0
votes

I'm dealing with predictors that I'd like to treat as factors. Unfortunately, the data, which represent answers to multiple choice questions, are stored as integers, and so when I fit a linear model, R treats these as numeric predictors rather than factors. I do not want to type out factor(x) every time; how would I automatically code the predictors as factor variables?
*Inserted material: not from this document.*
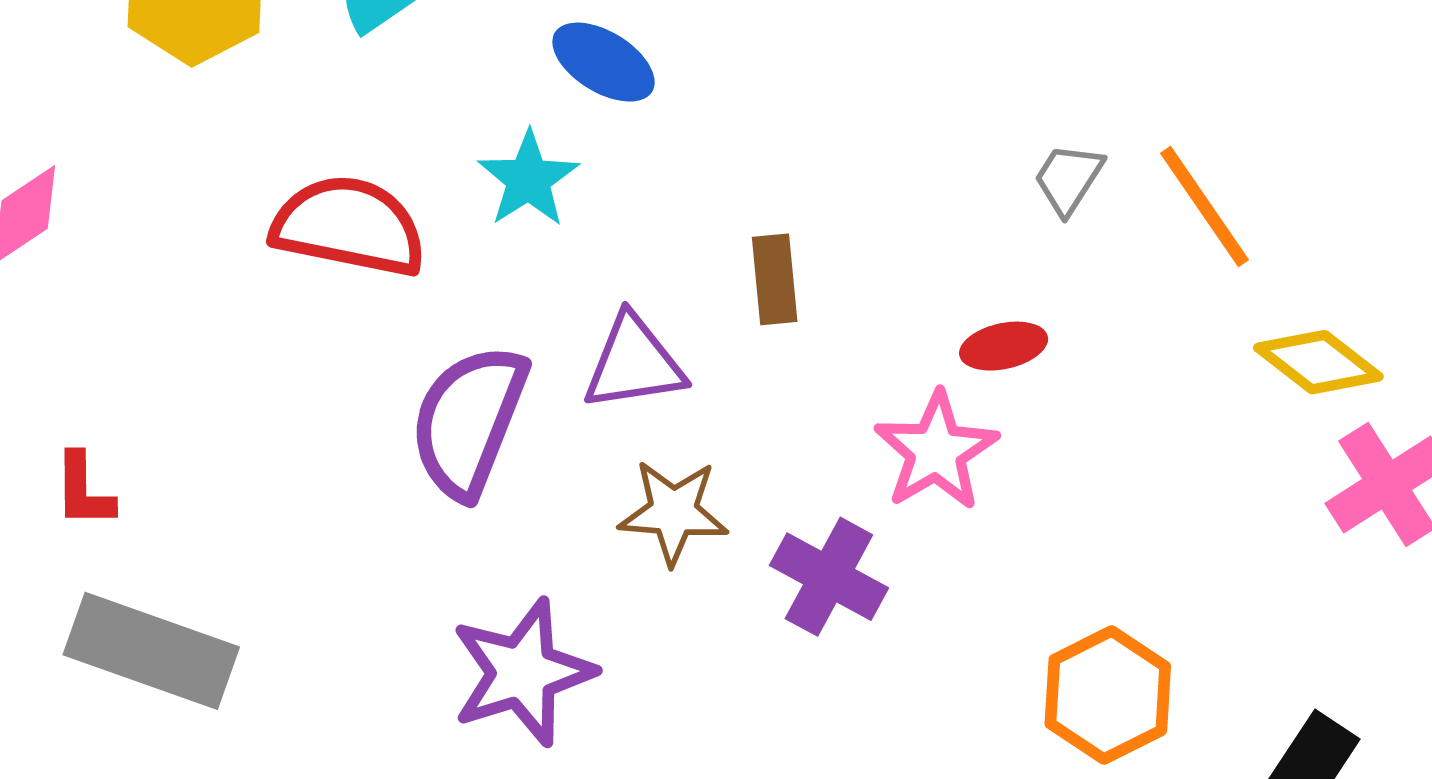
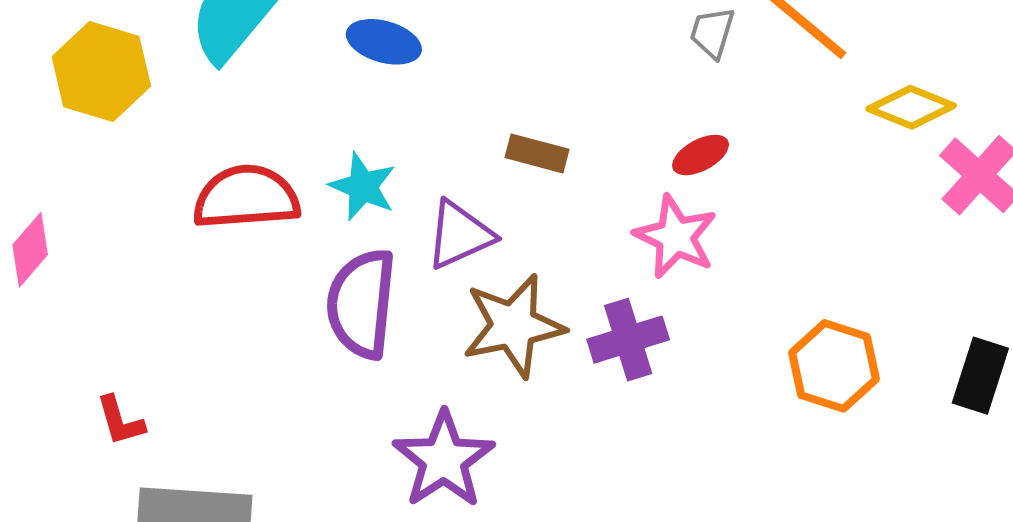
cyan star: (528, 179) -> (363, 187), moved
brown rectangle: (775, 279) -> (537, 153), turned -54
brown star: (673, 512) -> (513, 326), size x1.4
purple cross: (829, 577) -> (628, 340), turned -30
Example of data that I might have:

  a b response
1 1 T 6.946486
2 2 F 1.952378
3 3 T 5.189918
4 1 T 2.680438
5 2 F 2.243461
6 3 T 5.398814
7 1 T 2.375182
8 2 F 0.376323
9 3 T 5.144803

Desired task: tell R without having to type out lm(response ~ factor(a) + b) that predictor a should be treated as a factor variable. Maybe I need to iterate through each column and save as a factor, and then pass to lm? Maybe there is something I can pass to lm? Trying different things...

1
data$a <- as.factor(data$a); lm(response ~ a + b, data = data) ?...which is actually more typing and now you've changed your entire data set. Why do you want to do this?Rich Scriven

1 Answers

2
votes

It may be the simplest to convert all answers to multiple choice questions (MCQs) to factors before passing the data frame to lm. Assuming that all integer variables are MSQ answers, you can use is.integer and sapply:

## making up data
N <- 20
d <- data.frame(a = sample(3, N, replace=TRUE),
                b = sample(3, N, replace=TRUE),
                c = sample(3, N, replace=TRUE),
                d = sample(c(TRUE, FALSE), 10, replace=TRUE),
                e = sample(c(TRUE, FALSE), 10, replace=TRUE),
                f = sample(3, N, replace=TRUE),
                response = rnorm(20, 0, 2))

## determine which columns are integer
int_col <- which(sapply(d, is.integer))

## convert all integer variables to factor variables
d[, int_col] <- lapply(d[int_col], factor) # sapply doesn't work here
str(d)

If you have integer variables that are not MSQ answers, then you'll have to modify int_col manually, excluding those variables.